Principal component analysis (PCA)
Linear dimensionality reduction technique.
t-SNE / UMAP
Nonlinear dimensionality reduction for visualization.
Autoencoders
Neural networks used for dimensionality reduction.
Data leakage
When training data accidentally includes information from test data.
Machine learning
Algorithms that learn patterns from data.
Supervised learning
Learning using labeled data.
Unsupervised learning
Finding patterns in unlabeled data.
Reinforcement learning
Learning by rewards and penalties.
Training dataset
Data used to train a model.
Validation dataset
Data used to tune model parameters.
Test dataset
Data used to evaluate final model performance.
Bias-variance tradeoff
Balance between underfitting and overfitting.
Overfitting
Model memorizes training data but performs poorly on new data.
Underfitting
Model too simple to capture patterns.
Regularization
Techniques that prevent overfitting.
Early stopping
Stopping training when validation performance stops improving.
Ensemble methods
Combine multiple models for better performance.
Bagging
Training models independently on bootstrapped datasets.
Boosting
Sequentially improving models by focusing on errors.
Stacking
Combining predictions of multiple models.
Linear regression
Predicts continuous values using a best-fit line.

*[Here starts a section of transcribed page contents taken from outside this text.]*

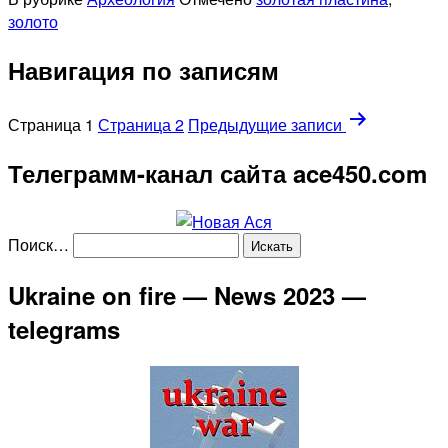
золото
Навигация по записям
Страница 1
Страница 2
Предыдущие
записи
Телеграмм-канал сайта ace450.com
Поиск…
Ukraine on fire — News 2023 —
telegrams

Multiple linear regression
Regression using multiple predictors.
Logistic regression
Classification model predicting probabilities.
K-nearest neighbors (KNN)
Classifies based on nearby training examples.
Naive Bayes
Probabilistic classifier assuming feature independence.
Decision tree
Tree structure splitting data based on conditions.
Random forest
Ensemble of decision trees using bagging.
Gradient boosting
Sequential ensemble method focusing on residual errors.
Support vector machine (SVM)
Classifier maximizing margin between classes.
K-means clustering
Groups data into k clusters.
Hierarchical clustering
Creates nested clusters represented as dendrograms.
DBSCAN
Density-based clustering algorithm.
Topic modeling (LDA)
Extracts topics from text documents.
Accuracy
Proportion of correct predictions.
Precision
True positives ÷ predicted positives.